Home Airports Traffic Woes At TX Airport Leaves PAX Walking To Terminal To Make Their Flights

Traffic Woes At TX Airport Leaves PAX Walking To Terminal To Make Their Flights

by SharonKurheg

As if airline prices, delays and cancellations weren’t enough…

Remember a few years ago, when construction at LaGuardia International Airport caused traffic delays that were so bad that passengers were abandoning their rides and walking to the terminal? An airport in Texas just said, “Hold my beer.”

Houston’s Bush Intercontinental Airport (IAH) opened in 1969. It originally consisted of two terminals, A and B. Terminal C opened in 1981, followed by D in 1990. The airport’s Terminal E opened, in two phases, in 2003 and 2004.

In 2019, the airport served a record-breaking 59 million passengers. Not long thereafter, a major $1.3 billion construction project was begun on Terminal E. The renovations are meant to expand and “future-proof” the terminal and make way for the airport’s new international terminal.

Once complete, the new international terminal will feature a modernized ticketing and arrivals hall and will fully support post-pandemic growth in international traffic at the airport, address capacity constraints in the central terminal area, and improve baggage handling system capacity and reliability challenges. Additional international gates will accommodate continued airline growth.

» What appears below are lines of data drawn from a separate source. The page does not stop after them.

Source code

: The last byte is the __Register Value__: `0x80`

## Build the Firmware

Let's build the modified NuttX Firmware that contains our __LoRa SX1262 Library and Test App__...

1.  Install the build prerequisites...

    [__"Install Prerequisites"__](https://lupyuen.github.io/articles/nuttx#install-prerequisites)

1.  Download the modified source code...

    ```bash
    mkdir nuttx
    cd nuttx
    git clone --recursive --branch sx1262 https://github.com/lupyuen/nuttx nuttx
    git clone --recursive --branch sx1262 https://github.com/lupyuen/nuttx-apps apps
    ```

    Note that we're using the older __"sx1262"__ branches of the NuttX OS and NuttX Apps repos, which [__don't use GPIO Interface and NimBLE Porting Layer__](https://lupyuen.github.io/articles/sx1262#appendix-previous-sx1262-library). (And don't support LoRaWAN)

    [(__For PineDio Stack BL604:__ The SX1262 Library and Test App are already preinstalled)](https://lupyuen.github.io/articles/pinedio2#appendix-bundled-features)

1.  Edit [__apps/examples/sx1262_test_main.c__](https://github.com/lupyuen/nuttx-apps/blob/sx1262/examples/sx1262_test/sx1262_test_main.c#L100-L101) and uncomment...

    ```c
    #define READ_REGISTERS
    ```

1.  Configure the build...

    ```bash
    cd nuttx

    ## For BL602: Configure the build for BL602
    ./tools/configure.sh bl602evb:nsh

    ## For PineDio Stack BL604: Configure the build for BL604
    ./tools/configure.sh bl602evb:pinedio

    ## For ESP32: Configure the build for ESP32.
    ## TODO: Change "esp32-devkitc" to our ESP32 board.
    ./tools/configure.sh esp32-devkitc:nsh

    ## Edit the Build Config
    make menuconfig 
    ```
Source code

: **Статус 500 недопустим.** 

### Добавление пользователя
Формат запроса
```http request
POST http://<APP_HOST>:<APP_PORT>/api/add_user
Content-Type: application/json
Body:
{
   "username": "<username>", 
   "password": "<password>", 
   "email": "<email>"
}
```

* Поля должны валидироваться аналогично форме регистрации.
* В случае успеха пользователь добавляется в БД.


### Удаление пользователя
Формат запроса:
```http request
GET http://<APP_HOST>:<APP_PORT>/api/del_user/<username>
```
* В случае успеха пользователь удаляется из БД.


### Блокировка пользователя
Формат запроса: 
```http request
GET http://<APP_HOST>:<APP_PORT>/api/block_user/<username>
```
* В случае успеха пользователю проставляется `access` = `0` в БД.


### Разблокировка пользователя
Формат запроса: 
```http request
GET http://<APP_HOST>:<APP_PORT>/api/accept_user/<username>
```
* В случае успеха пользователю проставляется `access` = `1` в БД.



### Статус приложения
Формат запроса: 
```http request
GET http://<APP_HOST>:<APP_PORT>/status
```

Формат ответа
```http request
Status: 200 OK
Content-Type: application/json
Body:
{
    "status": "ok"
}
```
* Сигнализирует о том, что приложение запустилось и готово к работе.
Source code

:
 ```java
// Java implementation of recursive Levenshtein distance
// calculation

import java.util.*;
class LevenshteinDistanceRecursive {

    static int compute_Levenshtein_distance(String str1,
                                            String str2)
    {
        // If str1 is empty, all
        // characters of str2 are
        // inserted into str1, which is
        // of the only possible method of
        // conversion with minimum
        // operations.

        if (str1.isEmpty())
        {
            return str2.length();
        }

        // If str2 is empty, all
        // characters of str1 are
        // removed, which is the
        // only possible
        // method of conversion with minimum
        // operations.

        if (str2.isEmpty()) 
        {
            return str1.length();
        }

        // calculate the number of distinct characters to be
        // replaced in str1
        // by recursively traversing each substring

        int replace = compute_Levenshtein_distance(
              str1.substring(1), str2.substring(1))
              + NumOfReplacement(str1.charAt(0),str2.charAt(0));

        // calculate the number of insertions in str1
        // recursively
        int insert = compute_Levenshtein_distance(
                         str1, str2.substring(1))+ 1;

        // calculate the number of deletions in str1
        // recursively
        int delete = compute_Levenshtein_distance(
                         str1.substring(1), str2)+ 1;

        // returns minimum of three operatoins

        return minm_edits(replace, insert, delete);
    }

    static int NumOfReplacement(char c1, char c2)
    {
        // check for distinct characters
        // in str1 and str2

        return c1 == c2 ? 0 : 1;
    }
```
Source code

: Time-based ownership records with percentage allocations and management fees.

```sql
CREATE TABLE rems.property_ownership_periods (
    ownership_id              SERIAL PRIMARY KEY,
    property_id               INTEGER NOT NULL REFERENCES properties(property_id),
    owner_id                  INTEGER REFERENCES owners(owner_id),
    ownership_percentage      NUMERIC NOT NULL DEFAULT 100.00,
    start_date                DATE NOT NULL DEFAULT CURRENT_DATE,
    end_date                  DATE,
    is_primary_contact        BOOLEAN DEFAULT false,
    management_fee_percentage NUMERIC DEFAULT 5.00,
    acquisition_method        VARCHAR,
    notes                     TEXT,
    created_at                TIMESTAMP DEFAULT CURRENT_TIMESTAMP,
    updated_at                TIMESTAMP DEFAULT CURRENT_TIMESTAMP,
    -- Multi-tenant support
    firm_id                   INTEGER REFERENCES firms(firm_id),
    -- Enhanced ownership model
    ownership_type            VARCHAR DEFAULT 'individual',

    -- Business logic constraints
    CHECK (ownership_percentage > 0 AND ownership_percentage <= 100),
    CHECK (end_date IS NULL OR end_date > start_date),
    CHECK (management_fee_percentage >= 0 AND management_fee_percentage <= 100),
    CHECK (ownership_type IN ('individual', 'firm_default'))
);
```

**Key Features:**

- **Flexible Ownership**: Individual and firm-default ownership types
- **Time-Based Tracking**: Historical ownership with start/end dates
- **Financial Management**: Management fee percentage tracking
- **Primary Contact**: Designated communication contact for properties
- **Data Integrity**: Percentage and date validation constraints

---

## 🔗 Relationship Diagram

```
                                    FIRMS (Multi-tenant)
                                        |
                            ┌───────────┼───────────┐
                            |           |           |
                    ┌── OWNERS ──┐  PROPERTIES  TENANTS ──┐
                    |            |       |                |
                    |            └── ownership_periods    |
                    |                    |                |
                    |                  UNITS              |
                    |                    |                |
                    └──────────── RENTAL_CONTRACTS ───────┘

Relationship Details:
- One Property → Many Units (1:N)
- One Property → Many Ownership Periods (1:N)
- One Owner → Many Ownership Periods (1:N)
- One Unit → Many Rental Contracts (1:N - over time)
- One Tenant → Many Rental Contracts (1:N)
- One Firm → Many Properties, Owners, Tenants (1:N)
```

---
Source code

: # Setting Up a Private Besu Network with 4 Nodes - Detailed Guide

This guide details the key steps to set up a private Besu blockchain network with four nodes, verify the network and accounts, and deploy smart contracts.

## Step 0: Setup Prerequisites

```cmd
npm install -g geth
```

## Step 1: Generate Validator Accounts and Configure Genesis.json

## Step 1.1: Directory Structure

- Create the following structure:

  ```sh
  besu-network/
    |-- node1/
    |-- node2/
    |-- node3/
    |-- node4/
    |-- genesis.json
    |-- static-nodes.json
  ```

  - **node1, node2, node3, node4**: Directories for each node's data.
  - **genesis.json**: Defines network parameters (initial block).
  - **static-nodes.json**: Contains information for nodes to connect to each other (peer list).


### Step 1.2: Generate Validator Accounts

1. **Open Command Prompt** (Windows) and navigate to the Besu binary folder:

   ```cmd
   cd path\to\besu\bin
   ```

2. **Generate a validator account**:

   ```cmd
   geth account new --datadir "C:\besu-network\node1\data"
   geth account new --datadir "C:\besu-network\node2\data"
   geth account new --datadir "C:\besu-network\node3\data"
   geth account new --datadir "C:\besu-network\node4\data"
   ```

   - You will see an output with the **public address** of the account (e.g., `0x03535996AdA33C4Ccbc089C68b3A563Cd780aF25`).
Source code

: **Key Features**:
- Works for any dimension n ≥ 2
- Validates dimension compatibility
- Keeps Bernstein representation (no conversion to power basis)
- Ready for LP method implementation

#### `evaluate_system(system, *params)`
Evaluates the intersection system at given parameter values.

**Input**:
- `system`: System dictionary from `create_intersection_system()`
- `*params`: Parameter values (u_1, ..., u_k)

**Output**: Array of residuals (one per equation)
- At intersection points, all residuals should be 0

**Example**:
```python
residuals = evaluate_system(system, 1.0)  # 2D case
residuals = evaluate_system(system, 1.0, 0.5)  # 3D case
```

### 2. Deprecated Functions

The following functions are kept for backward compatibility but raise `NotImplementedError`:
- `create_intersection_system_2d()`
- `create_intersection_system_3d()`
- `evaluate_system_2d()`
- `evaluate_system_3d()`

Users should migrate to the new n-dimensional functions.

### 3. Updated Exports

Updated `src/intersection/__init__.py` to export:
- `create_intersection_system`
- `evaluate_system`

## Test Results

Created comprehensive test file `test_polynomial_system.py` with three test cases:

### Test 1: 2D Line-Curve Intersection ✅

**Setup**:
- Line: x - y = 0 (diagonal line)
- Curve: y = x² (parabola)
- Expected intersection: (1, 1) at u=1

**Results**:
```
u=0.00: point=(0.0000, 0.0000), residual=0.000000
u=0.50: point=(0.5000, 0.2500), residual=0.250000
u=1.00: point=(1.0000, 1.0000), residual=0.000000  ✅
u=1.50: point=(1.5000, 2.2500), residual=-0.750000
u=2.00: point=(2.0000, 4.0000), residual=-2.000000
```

Houston’s Airport System’s (HAS) official web page says they’re “working to ensure impacts are minimized to passengers.” But apparently, that’s currently not the case.

Multiple news outlets are reporting that, due to the ongoing construction, traffic has been so bad that passengers being dropped off at Terminal E have had to abandon their rides and walk to the terminal to ensure they have enough time to get through bag drop and security before boarding their planes. Passenger pick-up has also been a nightmare.

Complaints have been coming fast and furious on Twitter:

The traffic is also impinging on Terminal D and Terminal C, the latter of which is where the airport’s largest carrier, United, is located.

Several helpful replies on Twitter suggest people drive to Terminal A or B, or even the on-site Marriott hotel and take the underground tram, or potentially the above-ground train, airside, to get to Terminal E.

There are updated travel alerts on HAS’s website, and the airport’s Twitter presence gives occasional reminders of traffic conditions due to traffic (as of this writing, the last one was on Monday, May 30th). But that’s assuming typical passengers will look at either before going to the airport.

The construction is expected to last through 2024.